Warga menyebut kerusakan jalan tersebut sudah berlangsung lama dan kerap menimbulkan kecelakaan lalu lintas. Lubang jalan yang menganga dinilai sangat berbahaya, terutama pada malam hari ketika jarak pandang terbatas dan saat hujan yang menutup lubang dengan genangan air.
Ketua RW 14 Kelurahan Balun, Wakirin Budi Winararko, mengungkapkan bahwa warga sebenarnya tidak tinggal diam. Sejumlah upaya swadaya telah dilakukan untuk menutup lubang jalan menggunakan material seadanya. Namun, upaya tersebut tidak pernah bertahan lama.
“Sudah berkali-kali warga menutup lubang itu pakai grosok. Tapi kalau hujan deras, materialnya hanyut lagi. Jalan kembali berlubang dan makin berbahaya,” ujar Wakirin yang akrab disapa Mbah Garin, Minggu (18/1/2026).
Menurutnya, penanaman pohon pisang merupakan bentuk keprihatinan sekaligus peringatan keras agar kerusakan jalan tidak lagi diabaikan. Aksi tersebut juga dimaksudkan sebagai penanda bahaya bagi pengendara agar lebih waspada.
“Ini bukan sekadar protes, tapi tanda bahaya. Kami khawatir kalau dibiarkan terus, akan ada korban jiwa. Jangan sampai menunggu kejadian fatal baru diperbaiki,” tegasnya.

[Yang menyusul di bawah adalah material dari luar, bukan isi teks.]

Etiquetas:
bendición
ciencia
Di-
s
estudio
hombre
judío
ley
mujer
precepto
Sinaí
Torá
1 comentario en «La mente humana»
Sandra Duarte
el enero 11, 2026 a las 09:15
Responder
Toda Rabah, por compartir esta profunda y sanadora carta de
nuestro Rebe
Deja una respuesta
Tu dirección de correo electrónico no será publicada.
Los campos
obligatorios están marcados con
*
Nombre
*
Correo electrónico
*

Warga menilai, sebagai jalan nasional, seharusnya perawatan dan perbaikan dilakukan secara cepat dan berkala oleh instansi terkait. Terlebih, ruas By Pass Pramuka merupakan jalur vital penghubung antarwilayah yang setiap hari dilintasi kendaraan roda dua, roda empat, hingga truk bermuatan besar.
Aksi penanaman pohon pisang ini sekaligus menjadi bentuk kritik sosial atas minimnya respons terhadap keluhan masyarakat. Warga berharap, simbol protes tersebut mampu menggugah perhatian pemerintah pusat maupun daerah agar segera turun tangan melakukan perbaikan permanen.
Jika tidak segera ditangani, warga khawatir kondisi jalan yang rusak akan terus menimbulkan kecelakaan dan membahayakan keselamatan pengguna jalan. Mereka menegaskan bahwa keselamatan publik seharusnya menjadi prioritas utama, bukan menunggu hingga jatuh korban lebih banyak.